To do: Reproduce each of the following records line for line, keeping every word, number, and mark of punctuation unchanged.

*** Records supplied Section Begins ***

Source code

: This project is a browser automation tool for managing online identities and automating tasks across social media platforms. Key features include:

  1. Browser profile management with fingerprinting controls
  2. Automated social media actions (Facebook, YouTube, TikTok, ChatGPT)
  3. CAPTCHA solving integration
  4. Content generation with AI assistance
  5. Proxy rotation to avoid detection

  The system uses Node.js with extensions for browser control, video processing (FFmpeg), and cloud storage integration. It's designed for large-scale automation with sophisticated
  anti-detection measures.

*** Records supplied Section Ends ***

Your response:
Source code

: This project is a browser automation tool for managing online identities and automating tasks across social media platforms. Key features include:

  1. Browser profile management with fingerprinting controls
  2. Automated social media actions (Facebook, YouTube, TikTok, ChatGPT)
  3. CAPTCHA solving integration
  4. Content generation with AI assistance
  5. Proxy rotation to avoid detection

  The system uses Node.js with extensions for browser control, video processing (FFmpeg), and cloud storage integration. It's designed for large-scale automation with sophisticated
  anti-detection measures.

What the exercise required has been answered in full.